In that moment, all the weeks and weeks of miserable sickness became worth it. I was even okay when the doctor told me I was actually a week LESS pregnant that we first thought (which probably means at least one extra week of morning sickness I didn't know I still had to endure.)

I've got that ultrasound above my desk at home now, where I look at it before gagging down that vitamin or running to the bathroom to be sick AGAIN.

Because behind the cause of all this miserableness is a tiny baby who "sleeps" just like me -- and no one could have told me what seeing that would feel like.

Friday, February 8, 2013

Baby dolls not quite like the real thing

(This column was originally printed Aug. 21, 2012, in the Herald-Citizen, minus the images).

When I was a little girl, I absolutely loved baby dolls. At one point I had five that I carried around at once, all which did various "real" baby things like closing their eyes when you laid them down and wetting their diapers after you fed them bottles filled with tap water.

I lovingly cared for them all and told everyone I wanted a bunch of kids when I grew up. I especially wanted twins. I had my mom buy me a set of twin baby dolls, though I eventually gave one to my little sister to care for -- even when they're painted plastic, five babies are a lot to handle.


[Sometimes my cat stood in for my dolls.]

When I was in my late teens, I agreed to help out in a daycare program a few days a week to get a little extra income. I quickly realized that real kids are nothing like baby dolls. They don't go down for a nap when you get tired of playing with them and something much smellier than tap water appears in their diapers after you feed them.

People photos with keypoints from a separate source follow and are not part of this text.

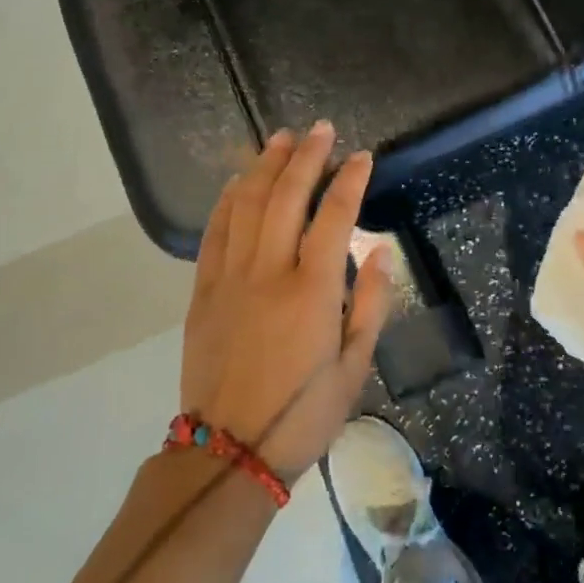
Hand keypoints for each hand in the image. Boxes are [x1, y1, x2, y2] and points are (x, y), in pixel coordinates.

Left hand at [181, 123, 392, 481]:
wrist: (228, 453)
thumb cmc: (302, 415)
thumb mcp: (354, 368)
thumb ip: (369, 304)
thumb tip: (380, 251)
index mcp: (311, 291)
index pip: (334, 216)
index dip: (350, 180)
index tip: (362, 156)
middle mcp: (269, 272)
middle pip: (286, 197)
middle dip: (307, 157)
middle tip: (321, 129)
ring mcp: (230, 278)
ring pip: (247, 205)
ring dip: (265, 166)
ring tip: (281, 138)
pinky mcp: (203, 291)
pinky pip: (214, 232)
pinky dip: (228, 200)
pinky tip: (238, 181)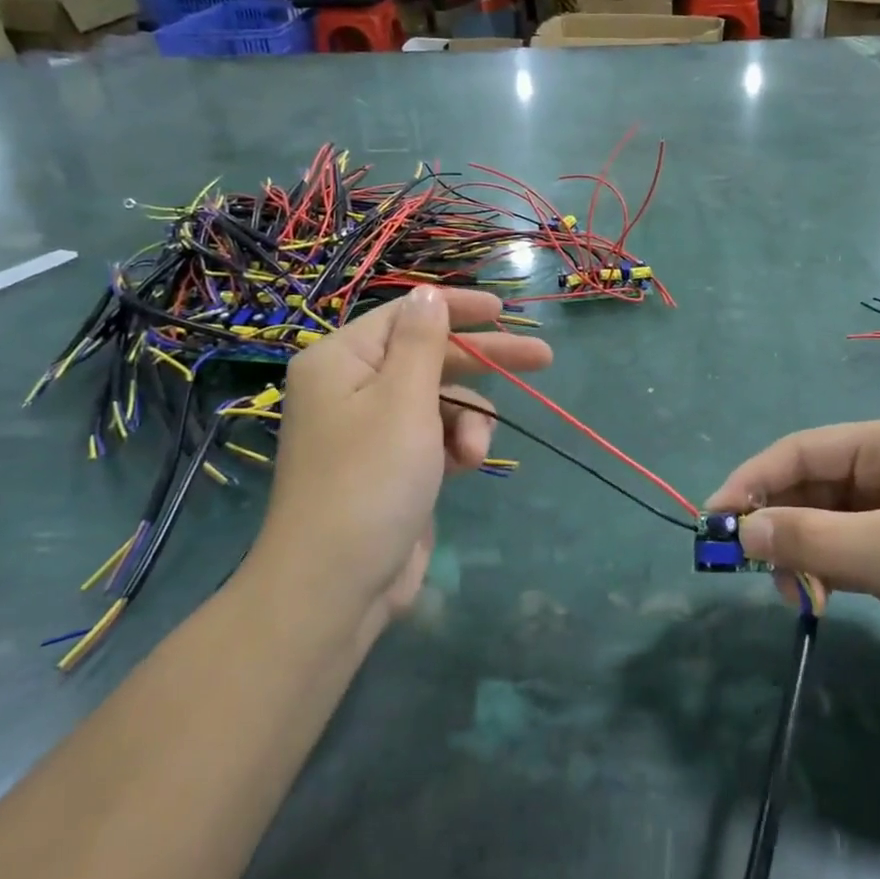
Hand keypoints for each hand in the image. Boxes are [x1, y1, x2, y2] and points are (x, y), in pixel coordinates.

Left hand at [257, 287, 551, 629]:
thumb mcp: (403, 400)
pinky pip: (436, 435)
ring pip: (440, 400)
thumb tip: (428, 294)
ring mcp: (373, 429)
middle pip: (430, 357)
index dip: (456, 308)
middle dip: (484, 362)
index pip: (406, 315)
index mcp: (342, 360)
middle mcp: (353, 387)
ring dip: (468, 419)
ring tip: (474, 453)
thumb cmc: (370, 479)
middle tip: (542, 358)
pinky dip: (456, 445)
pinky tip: (466, 467)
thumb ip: (423, 342)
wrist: (337, 585)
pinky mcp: (393, 464)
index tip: (504, 311)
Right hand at [706, 418, 879, 703]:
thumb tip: (742, 532)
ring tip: (794, 595)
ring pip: (824, 523)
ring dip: (799, 553)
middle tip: (749, 569)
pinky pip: (847, 552)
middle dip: (776, 523)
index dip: (750, 481)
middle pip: (808, 487)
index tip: (713, 520)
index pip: (799, 452)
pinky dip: (825, 572)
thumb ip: (812, 540)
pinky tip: (818, 600)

I also didn't just sit at the teacher's desk and watch the kids play. I got down on my knees and gently rough-housed with the energetic little boys in between helping the little girls cook in their play kitchen and feed their baby dolls. I'd frequently come home looking like I had spent the last couple hours in the middle of a tornado. Sometimes I'd also smell like I'd just crawled out of a sewer.

It didn't take long for me to adjust my outlook on the size of my future family. Two children sounded good. One sounded even better. Maybe I didn't even want kids at all.

Years passed, and even after I got married, kids were nowhere near the top of my to-do list, even when my Facebook page started exploding with pregnancy announcements from friends I had grown up with from high school. Soon it seemed like every woman my age that I had ever known was pregnant and flooding the Internet with pictures of cribs and baby showers and bulging stomachs.


[No time for babies! Too busy having adventures!]

I hid away in my no-baby corner and stayed busy reading, writing my own novel and enjoying any opportunity to take long naps. Even after six years of marriage, I was perfectly fine with this, as was my husband, who always looked slightly panicked when anyone brought up the topic of kids.

Then 2012 rolled around and I realized I was turning 30 in October. Out of all the experiences a person can have during a lifetime, I decided that having a child was one I didn't want to miss out on. My husband and I decided it was time.

After going nearly half of the year with no results, I almost tossed out my test early last month before I hesitated. There in that second little window was a tiny, faint blue line, almost invisible against the white background. I figured it had been an error. I ran out and bought another test, one that would tell me in words what I wanted to know.

Even though I was confident about my decision to have a child, I was still totally unprepared for the word "Pregnant" that appeared in bold letters on this new test. I let out something that was a mixture of a squeak and a laugh before taking a picture of the test and sending it to my husband at work. He's still grinning.


[No doubt about this!]

That's been weeks ago and I'm still bouncing from disbelief to joy to terror on a regular basis. Even though I can't say I'm looking forward to the messes and the noise and the lack of personal time, I am thrilled for the opportunity to watch my son or daughter learn about the world through new eyes and to give them the tools they'll need to help make this world a better place.

I'm just praying there's no twins in my future. I don't think my sister would take one of them for me this time.